FAQ

What do I do if my partner does not want to come to couples counselling?

It very often happens that one of the partner is not so keen on coming to couples counselling. And fortunately or unfortunately, it is not possible to force them come. Sometimes people say they are willing to come to just one session, and that many times opens the way to further counselling sessions. It is also an option to come on your own instead. Sometimes changes you make for yourself individually will already positively influence your relationship. If one person changes, the other person often changes their position too.

How many sessions will I or we need?

This is difficult to say, as it of course really depends on your situation. My approach of systemic psychotherapy is a so-called short-term form of counselling, and on average people will have about 8-12 sessions. These sessions are often spaced out over a period of 3-5 months. However, some clients I see are happy to move on after 3 sessions, and others I have been seeing for more than a year. What most people opt for is a more intensive time of weekly or biweekly sessions at first and then space it out more and more as you move out of the initial crisis stage. So it is all up to you, and I will ask you after each session if you feel you want to schedule another one or you are going to be fine on your own for a while.

Are your sessions covered by the regular Krankenkassen?

No. In general, couples and family counselling are not covered by the Krankenkassen in Germany. Individual therapy can be covered if you have a so-called “Zusatzbeitrag” (i.e. you pay something extra each month on top of the regular insurance) that covers “Heilpraktiker fuer Psychotherapie” . Individual sessions can also be covered if you have a private insurance.

Why is it so difficult to find an English speaking psychologist or psychotherapist who is paid by the Krankenkassen?

In order for sessions to be covered by the Krankenkassen, a psychologist/psychotherapist needs to have a so-called “Approbation” which one can only receive if you have done all of your training in Germany.

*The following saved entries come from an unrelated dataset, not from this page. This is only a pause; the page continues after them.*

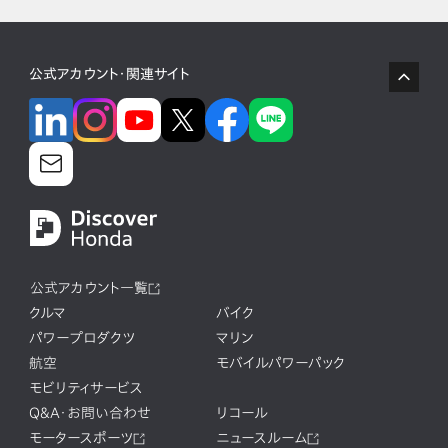
公式アカウント・関連サイト
公式アカウント一覧
クルマ
バイク
パワープロダクツ
マリン
航空
モバイルパワーパック
モビリティサービス
Q&A・お問い合わせ
リコール
モータースポーツ
ニュースルーム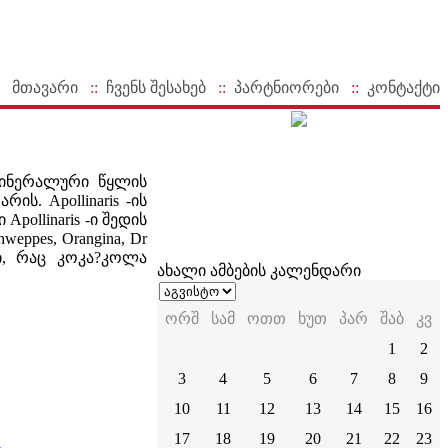
მთავარი
::
ჩვენს შესახებ
::
პარტნიორები
::
კონტაქტი
 მინერალური წყლის
ის. Apollinaris -ის
ollinaris -ი შედის
ppes, Orangina, Dr
-ი, რაც კოკა?კოლა
ახალი ამბების კალენდარი
ორშ
სამ
ოთთ
ხუთ
პარ
შაბ
კვ
1
2
3
4
5
6
7
8
9
10
11
12
13
14
15
16
17
18
19
20
21
22
23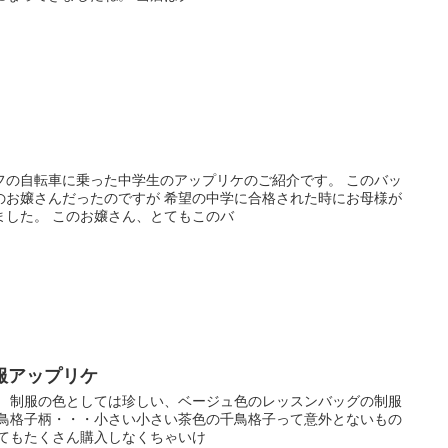
フの自転車に乗った中学生のアップリケのご紹介です。 このバッ
のお嬢さんだったのですが 希望の中学に合格された時にお母様が
ました。 このお嬢さん、とてもこのバ
服アップリケ
。 制服の色としては珍しい、ベージュ色のレッスンバッグの制服
千鳥格子柄・・・小さい小さい茶色の千鳥格子って意外とないもの
ってもたくさん購入しなくちゃいけ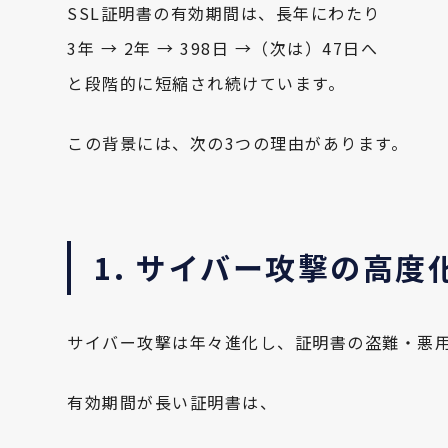
SSL証明書の有効期間は、長年にわたり
3年 → 2年 → 398日 →（次は）47日へ
と段階的に短縮され続けています。
この背景には、次の3つの理由があります。
1. サイバー攻撃の高
サイバー攻撃は年々進化し、証明書の盗難・悪
有効期間が長い証明書は、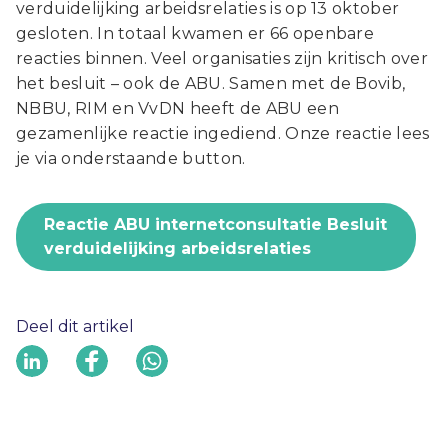
verduidelijking arbeidsrelaties is op 13 oktober
gesloten. In totaal kwamen er 66 openbare
reacties binnen. Veel organisaties zijn kritisch over
het besluit – ook de ABU. Samen met de Bovib,
NBBU, RIM en VvDN heeft de ABU een
gezamenlijke reactie ingediend. Onze reactie lees
je via onderstaande button.
Reactie ABU internetconsultatie Besluit
verduidelijking arbeidsrelaties
Deel dit artikel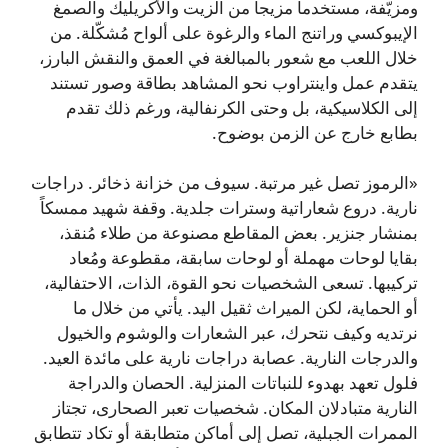
ومزيّفة، مستخدماً مزيجاً من الزيت والأكريليك والصمغ
الإيبوكسي وراتنج الماء والرغوة على ألواح مُشكّلة. من
خلال اللعب مع شعور بالمبالغة في العمق والنقش البارز،
يتقدم عمل واينتراوب نحو المشاهد بطاقة وصور تستند
إلى الكلاسيكية، بل وحتى الكرنفالية، ورغم ذلك تقدم
بطابع خارج عن الزمن بوضوح.
«الرموز تصل غير مرتبة. سيوف من خزانة ذخائر. دراجات
نارية. دروع شعاراتية وسترات جلدية. وقفة شهيد ممسكاً
بمنشار جنزير. بعض المقاطع مصنوعة من طلاء مُنقذ،
بقايا لوحات مهملة أو لوحات سابقة، مقطوعة ومُعاد
تركيبها. تسعى الشخصيات نحو القوة، الذات، الاحتفالية،
أو الحماية، لكن الميراث ثقيل اليد. يأتي من خلال ما
نرتديه وكيف نتحرك، عبر الشعارات والوشوم والخيول
والدرجات النارية. عصابة دراجات نارية على مائدة العيد.
فلول تعهد بهدوء للنباتات المنزلية. الحصان والدراجة
النارية متبادلان المكان. شخصيات تعبر الصحارى، تجتاز
الممرات الجبلية، تصل إلى أماكن متطابقة أو تكاد تتطابق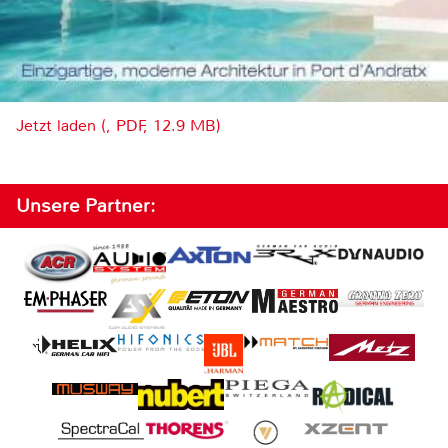
Jetzt laden (, PDF, 12.9 MB)
Unsere Partner: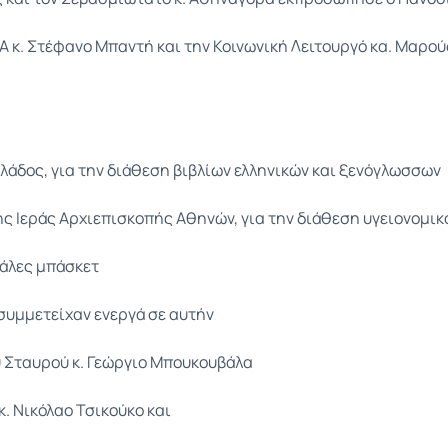
 κ. Στέφανο Μπαντή και την Κοινωνική Λειτουργό κα. Μαρού
λάδος, για την διάθεση βιβλίων ελληνικών και ξενόγλωσσων
εράς Αρχιεπισκοπής Αθηνών, για την διάθεση υγειονομικο
άλες μπάσκετ
συμμετείχαν ενεργά σε αυτήν
 Σταυρού κ. Γεώργιο Μπουκουβάλα
. Νικόλαο Τσικούκο και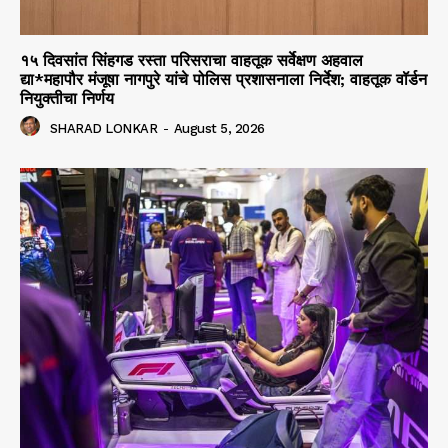
१५ दिवसांत सिंहगड रस्ता परिसराचा वाहतूक सर्वेक्षण अहवाल
द्या*महापौर मंजूषा नागपुरे यांचे पोलिस प्रशासनाला निर्देश; वाहतूक वॉर्डन
नियुक्तीचा निर्णय
SHARAD LONKAR
-
August 5, 2026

How do I find an English speaking psychiatrist in Berlin?

This is no easy feat, but please try to call as many as you can, and eventually you will be able to find someone who is currently taking on new patients. To find a psychiatrist who speaks English, please visit: http://www.kvberlin.de/60arztsuche/index.html The website is in German, but if you go on the subpage under Arztsuche called “Erweiterte Suche”, please select under “Fachgebiete” – Psychiatrie, then go to “Sprache” and select “Englisch”. There is a list of people, and you can narrow your search by choosing your local area under “Berliner Stadtteile”. If it takes you too long, do consider calling the “psychiatrische Institutsambulanz” at your local clinic. They should have shorter waiting times, especially if your situation is urgent.

What is the difference between a psychiatrist and a psychologist?

As a psychologist I studied human behaviour, emotions, and relationships, and provide so-called “talking therapy”. A psychiatrist is a doctor, specialised in mental illness, and will prescribe medication. Some psychiatrists did additional training in psychotherapy, and can therefore provide both medication and talking therapy.

Do you speak German?

Yes, I speak fluent German and often use both English and German in the sessions with couples where one of the partners is German, if desired.